In 1886, the US Supreme court is thought to have ruled that publicly traded limited liability corporations were persons, and to have equal rights under the law with organic persons, based on the equal protection clause of the 14th amendment. This decision, of course, was based on corruption within the court, rather than any legal perspective, because there was no other sense to it, especially from a legal point of view. But the decision still stands more than a century later.
A softball team is an association of people. A labor union is an association of people. Shareholders are the owners of publicly traded limited liability corporations, therefore they are an association of people of a sort, but mostly never meet, and therefore, are not really an association of people, at least not in any real sense.
A corporation is a legislatively created “artificial person,” at least from a legislatively written perspective. A corporation is neither an association of people or a person, but rather, an imaginary business model given life and the legal mechanics to exist and operate by legislative fiat under the legal fiction of “artificial person.”
This brings up an interesting puzzle. If the shareholders are the owners of the “artificial persons” known as corporations, and the US Supreme Court says these artificial persons have the same rights as organic persons, then would not the ownership of corporations by the shareholders be in violation of the 13th amendment which bans the ownership of one person by another? And how can a corporation have such rights if it cannot function in such simple ways as envisioned by the founders as voting? No, corporations are not persons or associations since the associations of shareholders have been ruled as being distinct from corporations.
Besides, the US constitution grants only individual rights, not group rights.
Another point needs to be made; does anybody really think the founders thought you could legislatively create anything out of thin air, label it an artificial person, and then it could be considered a person with all the legal rights and responsibilities of human beings? I don’t think so.
Most likely, a corrupt politician devised the term “artificial person” knowing that a court corrupted by big money would rule such a thing to be equal to an organic person. That’s like creating an artificial person such as a robot, legally labeling it as such, and giving it constitutional rights. Do you really think a court would rule in the robot’s favor if it demanded full constitutional rights? Okay, it might happen if there was a big push by big money to do so, which is something the corporate wing of the US Supreme court seems to favor.
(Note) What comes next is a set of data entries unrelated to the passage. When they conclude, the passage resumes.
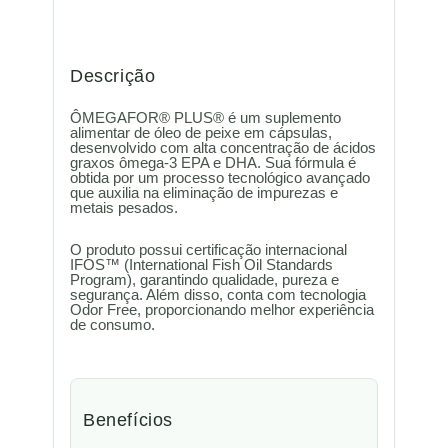
Descrição
ÔMEGAFOR® PLUS® é um suplemento
alimentar de óleo de peixe em cápsulas,
desenvolvido com alta concentração de ácidos
graxos ômega-3 EPA e DHA. Sua fórmula é
obtida por um processo tecnológico avançado
que auxilia na eliminação de impurezas e
metais pesados.
O produto possui certificação internacional
IFOS™ (International Fish Oil Standards
Program), garantindo qualidade, pureza e
segurança. Além disso, conta com tecnologia
Odor Free, proporcionando melhor experiência
de consumo.
Benefícios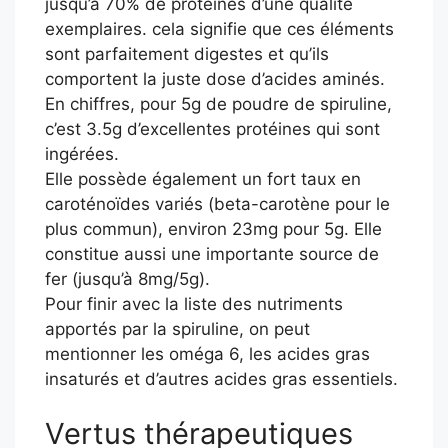
jusqu’à 70% de protéines d’une qualité
exemplaires. cela signifie que ces éléments
sont parfaitement digestes et qu’ils
comportent la juste dose d’acides aminés.
En chiffres, pour 5g de poudre de spiruline,
c’est 3.5g d’excellentes protéines qui sont
ingérées.
Elle possède également un fort taux en
caroténoïdes variés (beta-carotène pour le
plus commun), environ 23mg pour 5g. Elle
constitue aussi une importante source de
fer (jusqu’à 8mg/5g).
Pour finir avec la liste des nutriments
apportés par la spiruline, on peut
mentionner les oméga 6, les acides gras
insaturés et d’autres acides gras essentiels.
Vertus thérapeutiques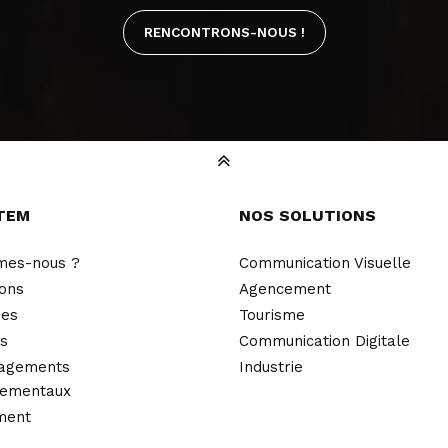
RENCONTRONS-NOUS !
TEM
NOS SOLUTIONS
mes-nous ?
Communication Visuelle
ions
Agencement
ues
Tourisme
és
Communication Digitale
agements
Industrie
nementaux
ment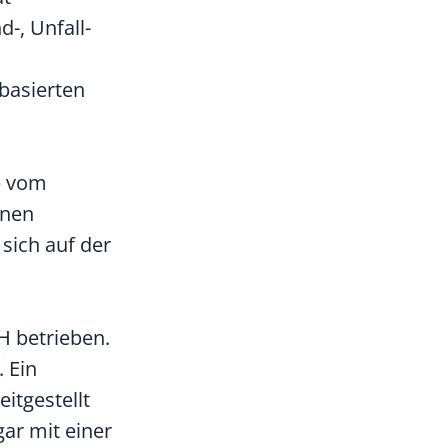
d-, Unfall-
lbasierten
e vom
nnen
sich auf der
H betrieben.
 Ein
itgestellt
ar mit einer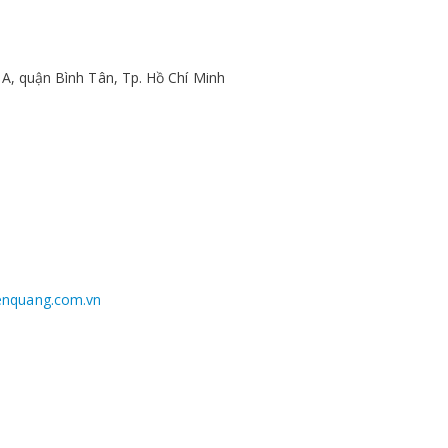
 A, quận Bình Tân, Tp. Hồ Chí Minh
enquang.com.vn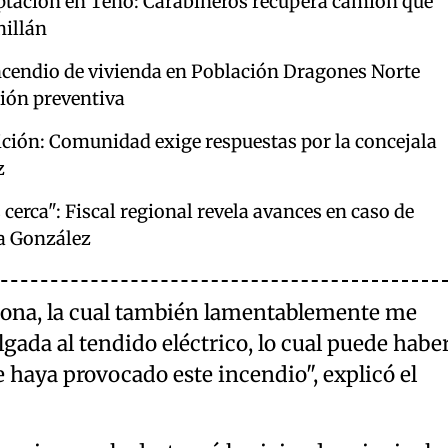
ptación en Teno: Carabineros recupera camión que
hillán
cendio de vivienda en Población Dragones Norte
sión preventiva
ición: Comunidad exige respuestas por la concejala
z
erca": Fiscal regional revela avances en caso de
a González
rsona, la cual también lamentablemente me
ada al tendido eléctrico, lo cual puede habe
e haya provocado este incendio", explicó el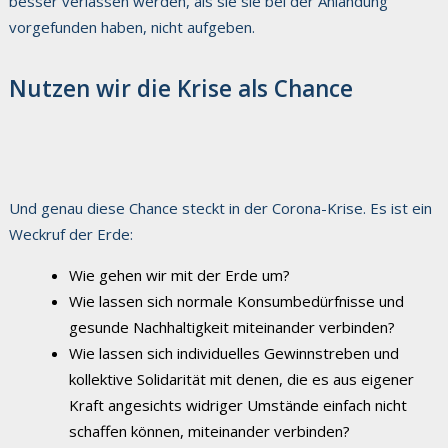
besser verlassen werden, als sie sie bei der Anlandung
vorgefunden haben, nicht aufgeben.
Nutzen wir die Krise als Chance
Und genau diese Chance steckt in der Corona-Krise. Es ist ein
Weckruf der Erde:
Wie gehen wir mit der Erde um?
Wie lassen sich normale Konsumbedürfnisse und
gesunde Nachhaltigkeit miteinander verbinden?
Wie lassen sich individuelles Gewinnstreben und
kollektive Solidarität mit denen, die es aus eigener
Kraft angesichts widriger Umstände einfach nicht
schaffen können, miteinander verbinden?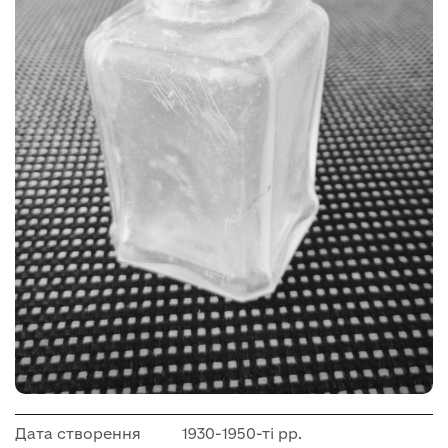
Дата створення
1930-1950-ті рр.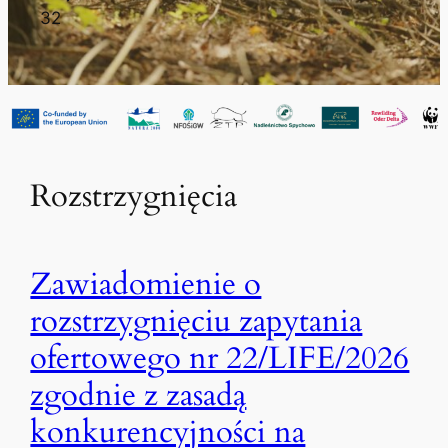
32
Rozstrzygnięcia
Zawiadomienie o
rozstrzygnięciu zapytania
ofertowego nr 22/LIFE/2026
zgodnie z zasadą
konkurencyjności na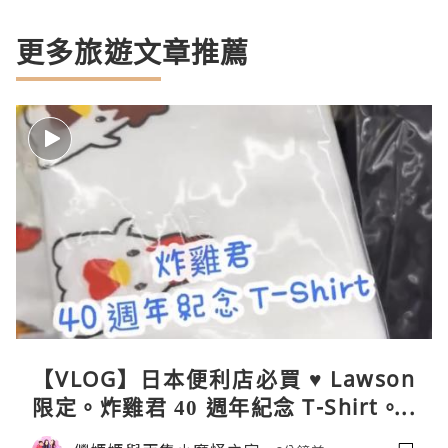
更多旅遊文章推薦
【VLOG】日本便利店必買 ♥ Lawson
限定。炸雞君 40 週年紀念 T-Shirt。C
oleman 聯乘晴雨兩用自動開合折疊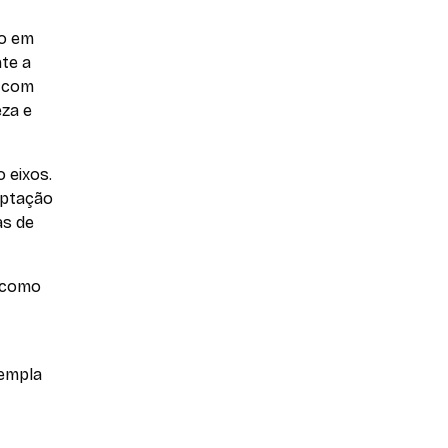
lo em
te a
s com
eza e
o eixos.
aptação
as de
s como
templa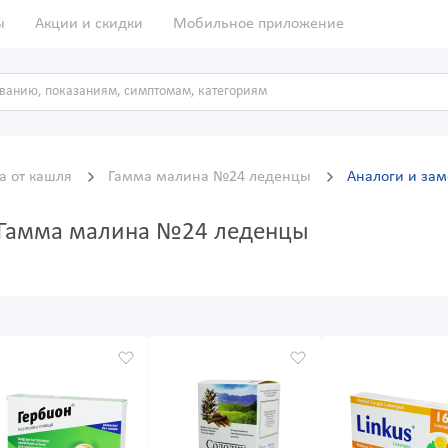
ы
Акции и скидки
Мобильное приложение
а от кашля
Гамма малина №24 леденцы
Аналоги и за
а Гамма малина №24 леденцы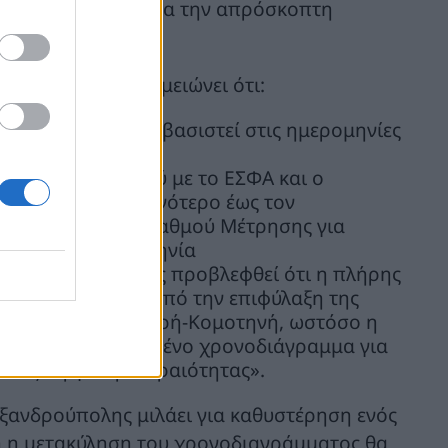
δοκιμές, αλλά και για την απρόσκοπτη
αγωγής.
ξανδρούπολης σημειώνει ότι:
υ σταθμού έχουν βασιστεί στις ημερομηνίες
2024 – 2033
εσης του σταθμού με το ΕΣΦΑ και ο
λοκληρωθεί το αργότερο έως τον
τα by-pass του Σταθμού Μέτρησης για
γενέστερη ημερομηνία
αι μεν έχει σαφώς προβλεφθεί ότι η πλήρης
λειτουργία τελεί υπό την επιφύλαξη της
 του κλάδου Καρπερή-Κομοτηνή, ωστόσο η
σε ένα συγκεκριμένο χρονοδιάγραμμα για
εί ως «έργο προτεραιότητας».
ξανδρούπολης μιλάει για καθυστέρηση ενός
ιδή η μετακύληση του χρονοδιαγράμματος θα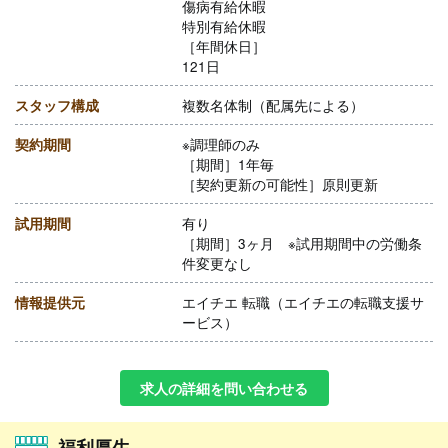
傷病有給休暇
特別有給休暇
［年間休日］
121日
スタッフ構成
複数名体制（配属先による）
契約期間
※調理師のみ
［期間］1年毎
［契約更新の可能性］原則更新
試用期間
有り
［期間］3ヶ月 ※試用期間中の労働条
件変更なし
情報提供元
エイチエ 転職（エイチエの転職支援サ
ービス）
求人の詳細を問い合わせる
福利厚生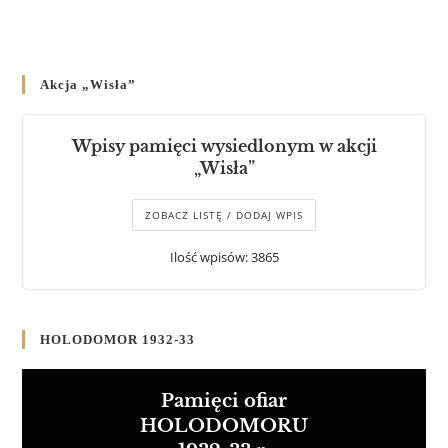
Akcja „Wisła”
Wpisy pamięci wysiedlonym w akcji
„Wisła”
ZOBACZ LISTĘ / DODAJ WPIS
Ilość wpisów: 3865
HOLODOMOR 1932-33
Pamięci ofiar
HOLODOMORU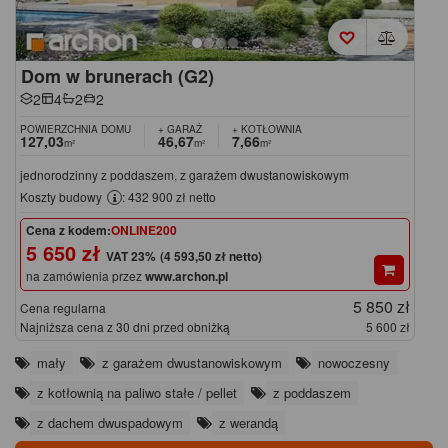
Dom w brunerach (G2)
2
4
2
2
POWIERZCHNIA DOMU
+ GARAŻ
+ KOTŁOWNIA
127,03
46,67
7,66
m²
m²
m²
jednorodzinny z poddaszem, z garażem dwustanowiskowym
Koszty budowy
: 432 900 zł netto
Cena z kodem:
ONLINE200
5 650 zł
(4 593,50 zł netto)
na zamówienia przez
www.archon.pl
5 850 zł
Cena regularna
Najniższa cena z 30 dni przed obniżką
5 600 zł
mały
z garażem dwustanowiskowym
nowoczesny
z kotłownią na paliwo stałe / pellet
z poddaszem
z dachem dwuspadowym
z werandą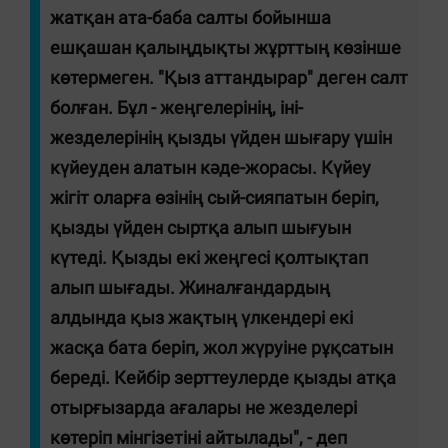
жатқан ата-баба салты бойынша
ешқашан қалыңдықты жұрттың көзінше
көтермеген.
"Қыз аттандырар" деген салт
болған.
Бұл - жеңгелерінің, іні-
жезделерінің қызды үйден шығару үшін
күйеуден алатын кәде-жорасы. Күйеу
жігіт оларға өзінің сый-сияпатын беріп,
қызды үйден сыртқа алып шығуын
күтеді. Қызды екі жеңгесі қолтықтап
алып шығады. Жиналғандардың
алдында қыз жақтың үлкендері екі
жасқа бата беріп, жол жүруіне рұқсатын
береді. Кейбір зерттеулерде қызды атқа
отырғызарда ағалары не жезделері
көтеріп мінгізетіні айтылады", - деп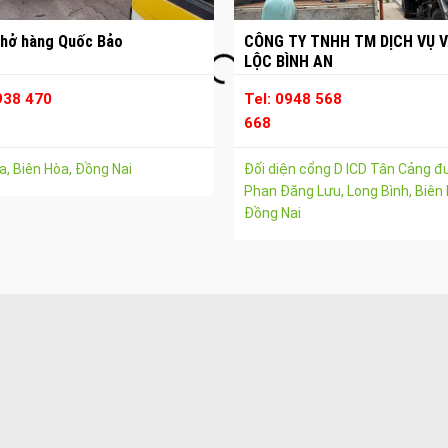
hở hàng Quốc Bảo
CÔNG TY TNHH TM DỊCH VỤ V
LỘC BÌNH AN
938 470
Tel: 0948 568
668
, Biên Hòa, Đồng Nai
Đối diện cổng D ICD Tân Cảng 
Phan Đăng Lưu, Long Bình, Biên 
Đồng Nai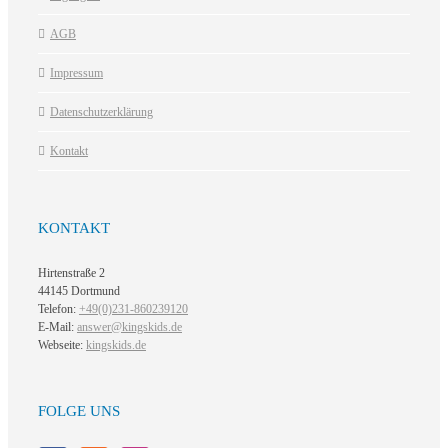
AGB
Impressum
Datenschutzerklärung
Kontakt
KONTAKT
Hirtenstraße 2
44145 Dortmund
Telefon:
+49(0)231-860239120
E-Mail:
answer@kingskids.de
Webseite:
kingskids.de
FOLGE UNS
But what if politicians legislatively changed the labels of raccoons or rocks to “artificial persons.” Would the corporate wing of the US Supreme Court rule that artificial humans formerly known as raccoons and rocks have all the legal rights the US Constitution grants even if big money was behind it? I don’t think so.
This suggests the people of the 0.1 percent are the majority shareholders in the US Supreme Court, as well as other judicial markets.
Only rich people looking for a way to rip off the American public could have corrupted the legislative process and the court system to get their artificial person constitutional rights for only they have sufficient money to do so.